Unless something changes soon, Emilio will have to appear at 7 a.m. on Feb. 8 at 26 Federal Plaza in New York City to be deported to Argentina. He will arrive virtually penniless, with few contacts. “All my family is here in the United States,” he said. He’s hoping that many of the people in Saugerties and the surrounding area who supported him will make the trip to show their support – and possibly influence immigration authorities.
“It’s looking very bad,” he said.
Just over a year ago, immigration agents seized Emilio, put him in prison and prepared to deport him to his native Argentina. His sister also faced deportation, though the process was not as sudden. Only the intervention of U.S. Rep. Maurice Hinchey, who secured a temporary stay, held off the deportation. Hinchey also introduced a private bill that would provide amnesty for Emilio and Analia, but that bill has not made it out of committee.
Though it is true their 90-day visas had long-since expired, Emilio said the deportations are payback for refusing to continue working as undercover agents. He and his sister were promised by immigration authorities that they could receive permanent status if they reported on Spanish-language drug dealers. Both worked undercover, providing information the government wanted. However, as the demands grew they found they could not meet them. “They wanted me to infiltrate major drug gangs,” said Emilio. “There was no way I could do this. There’s not a lot of big drug gang activity here.”
Emilio said he was told the authorities had obtained a deportation order for the couple in 2006, but had not executed it until last year. That, he said, is illegal. However, he does not have the right to challenge the Immigration and Naturalization Service’s actions in court because of the type of visa he used, which waives the right to challenge proceedings.
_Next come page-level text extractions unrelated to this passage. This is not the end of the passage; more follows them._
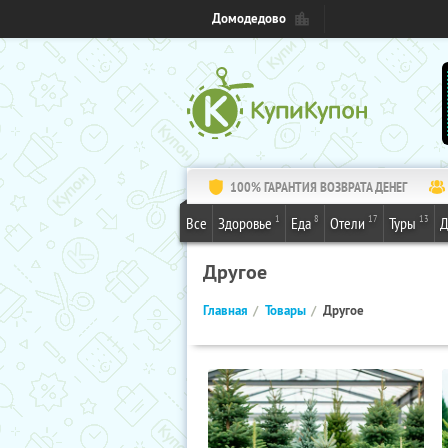
Домодедово
100% ГАРАНТИЯ ВОЗВРАТА ДЕНЕГ
1
8
17
13
Все
Здоровье
Еда
Отели
Туры
Д
Другое
Главная
Товары
Другое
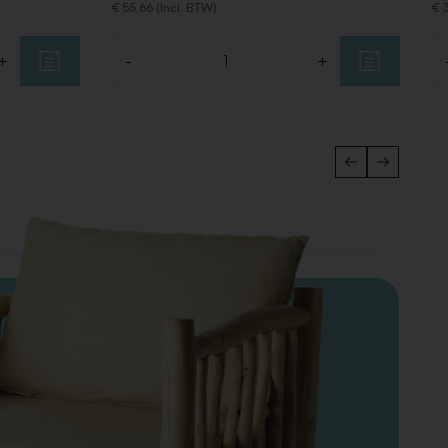
€ 55,66 (Incl. BTW)
€ 3
+
-
+
Aantal
Aa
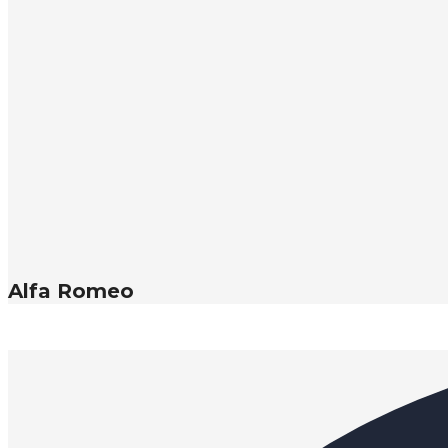
Alfa Romeo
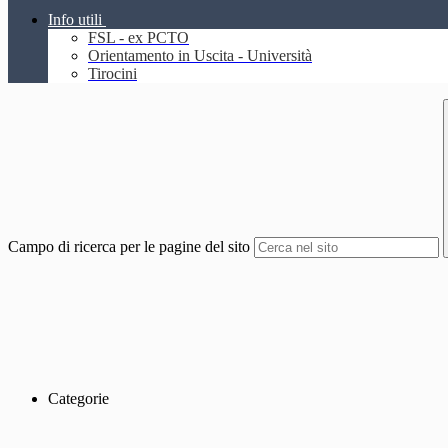
Info utili
FSL - ex PCTO
Orientamento in Uscita - Università
Tirocini
Campo di ricerca per le pagine del sito
Categorie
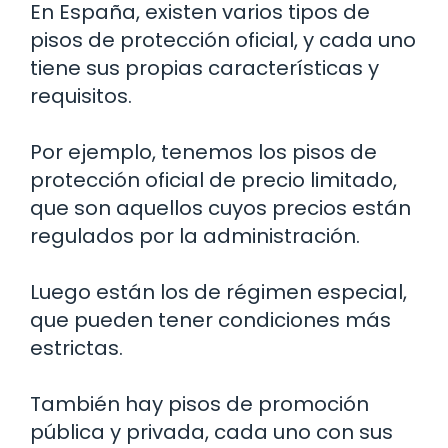
En España, existen varios tipos de
pisos de protección oficial, y cada uno
tiene sus propias características y
requisitos.
Por ejemplo, tenemos los pisos de
protección oficial de precio limitado,
que son aquellos cuyos precios están
regulados por la administración.
Luego están los de régimen especial,
que pueden tener condiciones más
estrictas.
También hay pisos de promoción
pública y privada, cada uno con sus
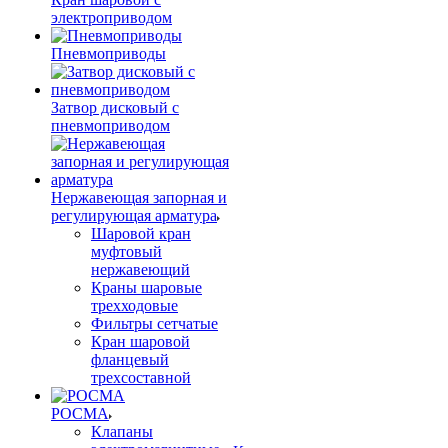
электроприводом
Пневмоприводы
Затвор дисковый с
пневмоприводом
Нержавеющая запорная и
регулирующая арматура
Шаровой кран
муфтовый
нержавеющий
Краны шаровые
трехходовые
Фильтры сетчатые
Кран шаровой
фланцевый
трехсоставной
РОСМА
Клапаны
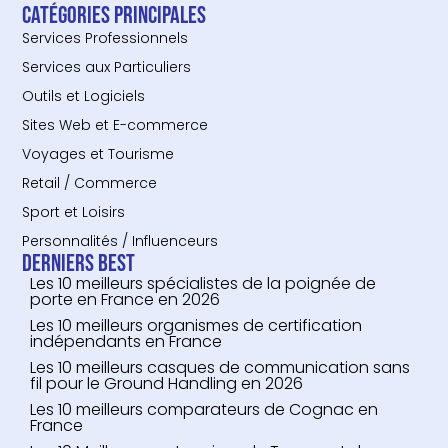
Catégories principales
Services Professionnels
Services aux Particuliers
Outils et Logiciels
Sites Web et E-commerce
Voyages et Tourisme
Retail / Commerce
Sport et Loisirs
Personnalités / Influenceurs
Derniers Best
Les 10 meilleurs spécialistes de la poignée de
porte en France en 2026
Les 10 meilleurs organismes de certification
indépendants en France
Les 10 meilleurs casques de communication sans
fil pour le Ground Handling en 2026
Les 10 meilleurs comparateurs de Cognac en
France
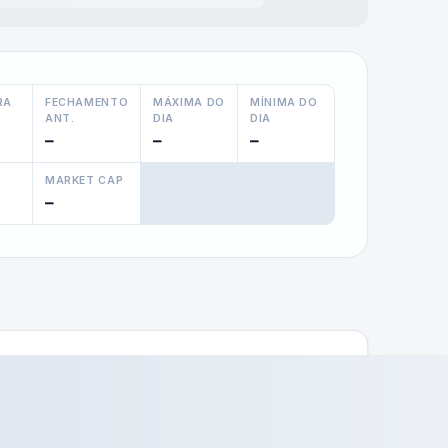
RA
FECHAMENTO
MÁXIMA DO
MÍNIMA DO
ANT.
DIA
DIA
—
—
—
MARKET CAP
—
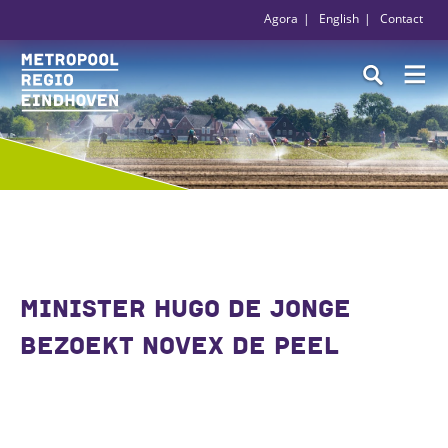
Agora
English
Contact
MINISTER HUGO DE JONGE
BEZOEKT NOVEX DE PEEL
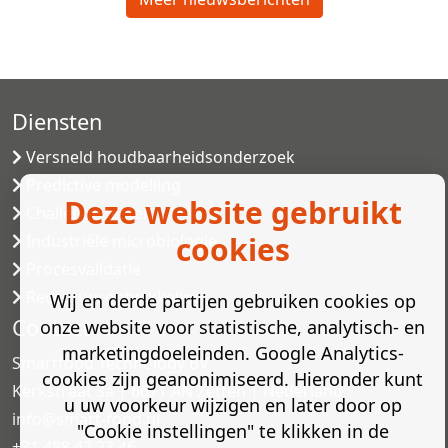
Diensten
Versneld houdbaarheidsonderzoek
Predictive modelling
Deze website gebruikt
Challenge testen
cookies
Industriële microbiologie
Procesvalidatie
Receptuurontwikkeling
Wij en derde partijen gebruiken cookies op
Contact
onze website voor statistische, analytisch- en
marketingdoeleinden. Google Analytics-
Smartfood Technology BV
cookies zijn geanonimiseerd. Hieronder kunt
Kerkstraat 3a | 6671 AN Zetten | Nederland
u uw voorkeur wijzigen en later door op
info@smart-food.nl
"Cookie instellingen" te klikken in de
+31 488 42 23 46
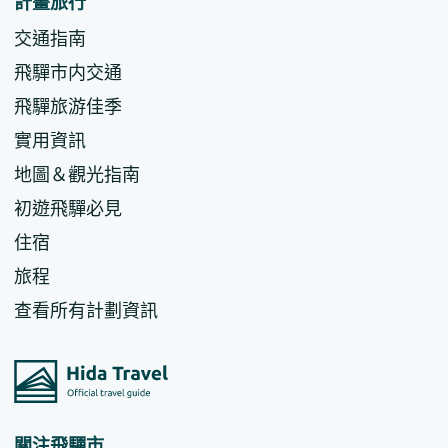
計畫旅行
交通指南
飛驒市内交通
飛驒旅游佳季
實用資訊
地圖＆觀光指南
初遊飛驒必見
住宿
旅程
查看所有計劃資訊
關注飛驒市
The brother and sister both work extra jobs to meet the expense of fighting the deportation orders. Maya said he has sold his SUV and a car, as well as many other personal possessions to raise money to pay lawyers.
Analia married Tyrone Chrisjohn of Saugerties on July 23. This could influence the courts to grant her permanent residency, but there’s no guarantee. She must prove that the marriage is not a ploy to stave off deportation, Emilio said. The fact that the couple has a son may help, he said.
Former Ulster County Legislator Gary Bischoff, who has supported the couple through their troubles, said he believes Analia will prevail in court and be allowed to stay. He also expressed hope that a new attorney representing the couple will be able to secure permanent residency or an extension for Emilio – though this is more problematic. Emilio is married, but his wife is not an American citizen. They have a daughter, Valencia, who was born in the United States.
After 13 years in the United States, Emilio said he feels this is home. He and his sister have built up a business and become members of the community. Emilio is a firefighter. When the police need a translator, Analia has frequently helped. Their restaurant is a popular spot for lunch.
Emilio expressed bitterness at the ability of well-heeled drug dealers to hire expensive lawyers and hold up deportation proceedings, while he faces deportation despite having helped the authorities root out drug dealers.
“I pay my taxes, and I obey the laws. But I have no right to appeal my deportation in court,” he said.
With only a month left, Emilio feels the tension increasing. He still hopes for a stay, but it seems less and less likely.